For days, headlines have been dominated by the disturbing story of a Florida church’s proposed burning of the Koran on the ninth anniversary of the 9/11 attacks. And this story doesn’t exist in a vacuum—it has sprung up in the wake of a frenzy of reports about protests centering on the proposed Islamic cultural center near the site of Ground Zero. Yes, if you follow the news at all, you’re aware of the virulent opposition to this project, and of growing “Islamophobia” in general. And like many Americans, you may well be concerned about what seems to be a widespread intolerance that defies one of our nation’s founding principles: religious freedom.

To be sure, thoughtful Americans can find themselves on either side of the controversy—after all, such is our right. But it does lead many to wonder: What does the whole dispute mean in terms of society at large? Isn’t the rise of angry intolerance a sign of cultural retrogression? Doesn’t the apparent rise of “Islamophobia” in America signal a return to religious and cultural intolerance, or even to a sort of racialism?
Not at all.

The “Ground Zero” ferment offers, on one hand, a clear demonstration of progressive values-shift. On the other hand, it’s a classic example of the creation and intensification of an anti-evolutionary eddy.
Thriving in the Crosscurrent explains that we’re living through a time of dramatic cultural evolution—a sea change.
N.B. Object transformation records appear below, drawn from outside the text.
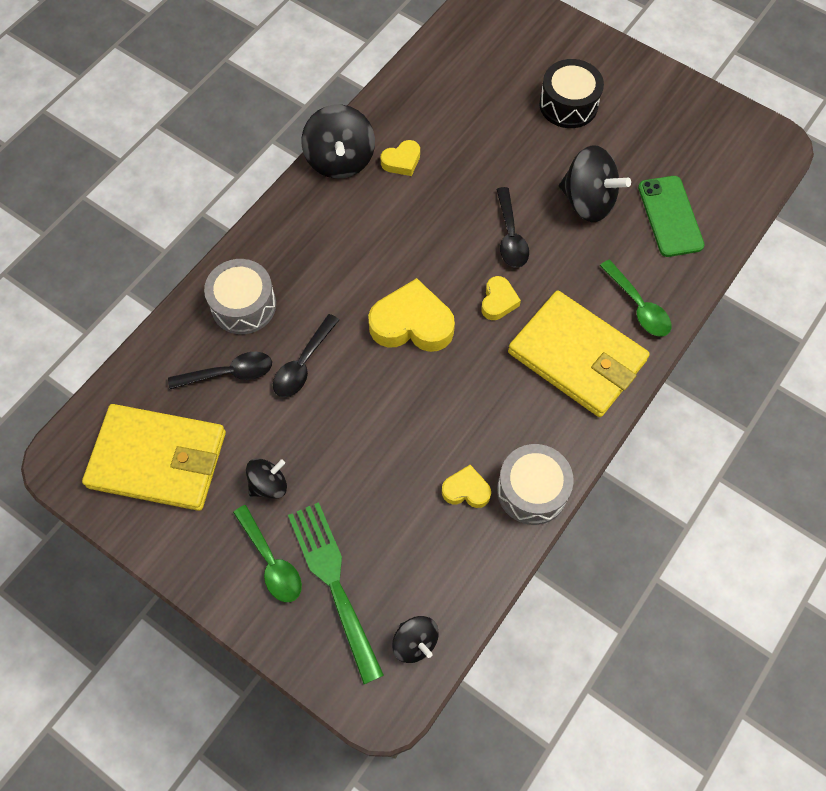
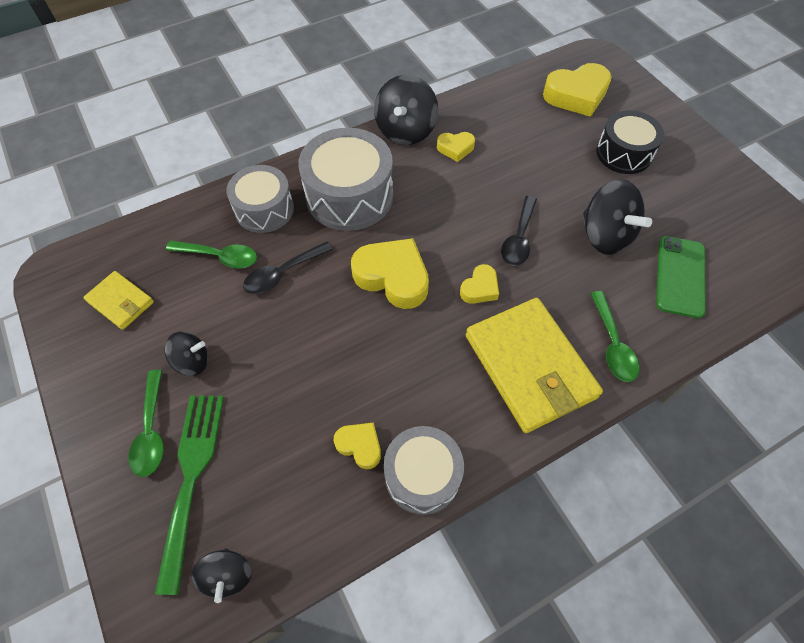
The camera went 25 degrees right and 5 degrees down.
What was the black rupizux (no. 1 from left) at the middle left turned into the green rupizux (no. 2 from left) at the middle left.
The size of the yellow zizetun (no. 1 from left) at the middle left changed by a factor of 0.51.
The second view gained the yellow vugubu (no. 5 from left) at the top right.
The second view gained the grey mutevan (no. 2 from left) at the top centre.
The old values of patriarchy, racism, war mongering, and exploitation of nature really are giving way to new values of gender equality, human rights, nonviolence, and ecological awareness.

So why all the turmoil? And why does it seem that, in the mosque example but also in many others, Americans are more divided than ever? Any time mainstream thinking about important issues begins to change, some of us find our core identities threatened. This produces eddies—cultural “whirlpools” of stubborn and even angry resistance to progressive values-shifts.
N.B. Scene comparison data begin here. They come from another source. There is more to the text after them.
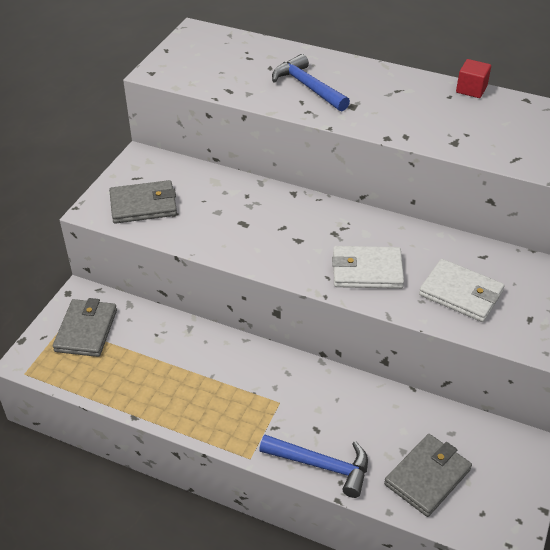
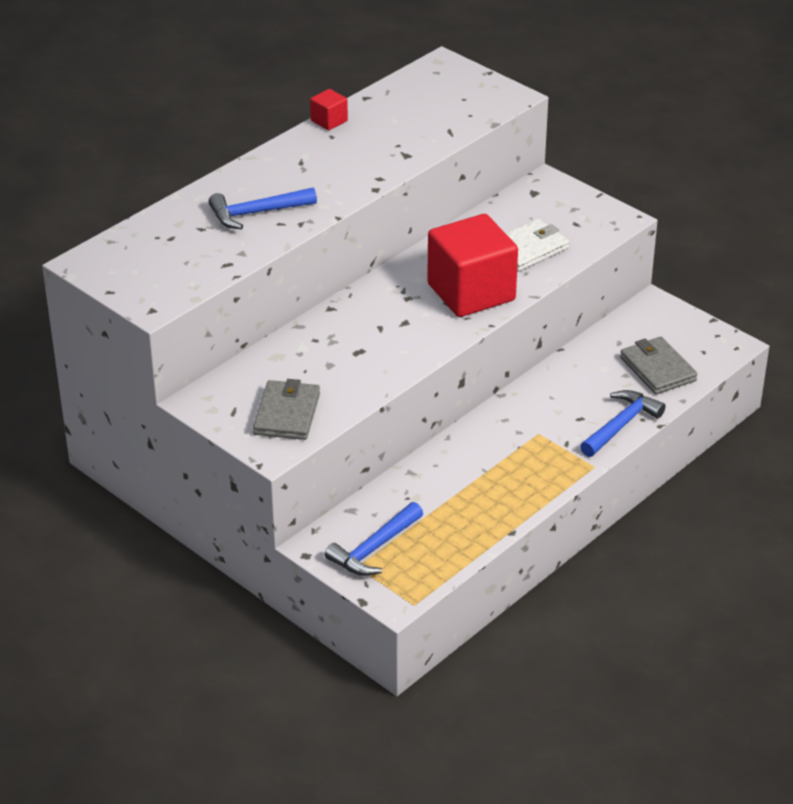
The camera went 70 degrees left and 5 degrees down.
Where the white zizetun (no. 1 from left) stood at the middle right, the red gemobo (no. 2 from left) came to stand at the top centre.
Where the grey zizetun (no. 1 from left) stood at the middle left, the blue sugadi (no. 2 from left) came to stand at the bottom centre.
When individuals haven’t had the opportunity or the occasion to reflect on such matters, they often feel that their own identities are being attacked. Their reactions range from discomfort to disorientation and from resentment to anger and even violence.

In other words, the backlash itself stands as proof of the culture shift. The controversy over the Islamic cultural center is one such eddy—intense, but not fated to last.
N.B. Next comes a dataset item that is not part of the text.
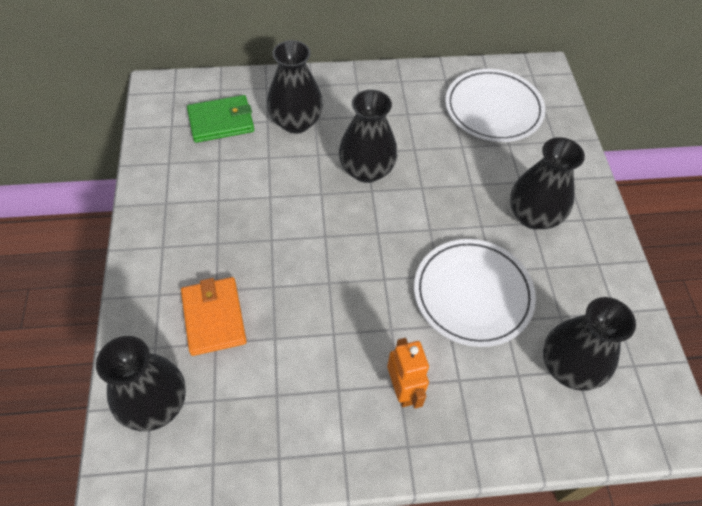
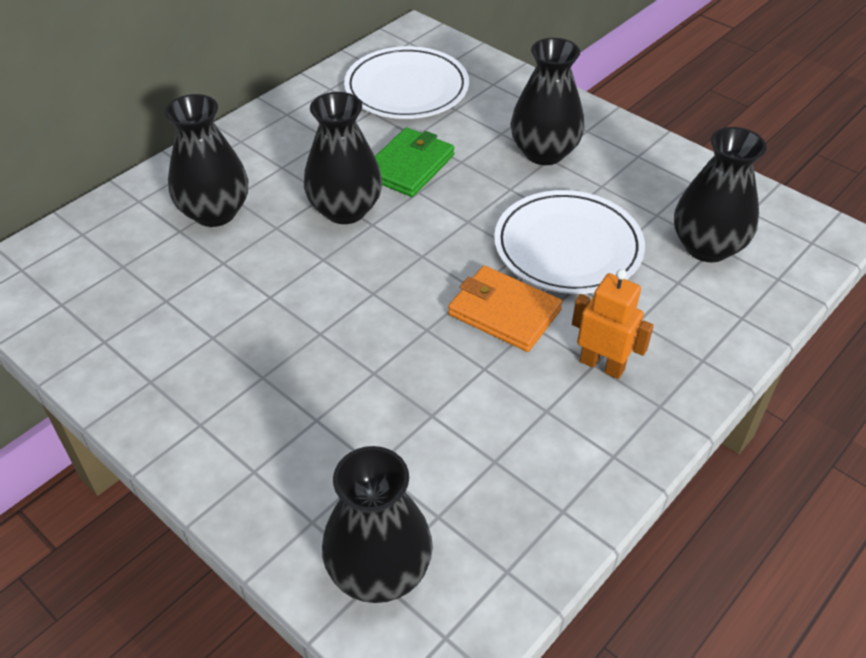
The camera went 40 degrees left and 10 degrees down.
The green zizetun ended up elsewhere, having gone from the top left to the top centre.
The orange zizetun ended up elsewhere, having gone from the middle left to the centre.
While Islamophobia is clearly on the rise in some regions of the country, interfaith respect and mutuality have been growing all over the land for the past 40 or more years. Informed respect continues to trump ignorance and intolerance. Eddies of resistance can slow but never stem the incoming tide. And that, I believe, will prove to be the case with the “Ground Zero” swirl.

Actually, “mosque” is a bit of a misnomer. (And it isn’t really at Ground Zero.) Originally entitled “Cordoba House” (in celebration of the coexistence of Jews, Christians, and Muslims in Cordoba, Spain, from the 8th through the 11th centuries), the project envisions a community center with performance space, sports facilities, a restaurant, a bookstore, etc. While the center would include a Muslim prayer area, the presence of the wide range of community services, organizers maintain, precludes it from being a mosque. It has been likened more accurately to a Jewish community center.

What’s more, its location near the site of the WTC attack, Park 51, is not at Ground Zero. Still, that has not prevented the spread of the viral term, “Ground Zero Mosque.”

As you may recall, the proposal to build an Islamic cultural center some two-and-a-half blocks away from the site of the World Trade Center was at first hailed by many progressives and conservatives alike as a gesture of healing and an expression of American cultural resilience. But not for long. Recently, a war of words has broken out, polarizing families of victims of the 9/11 attack and the broader American populace alike.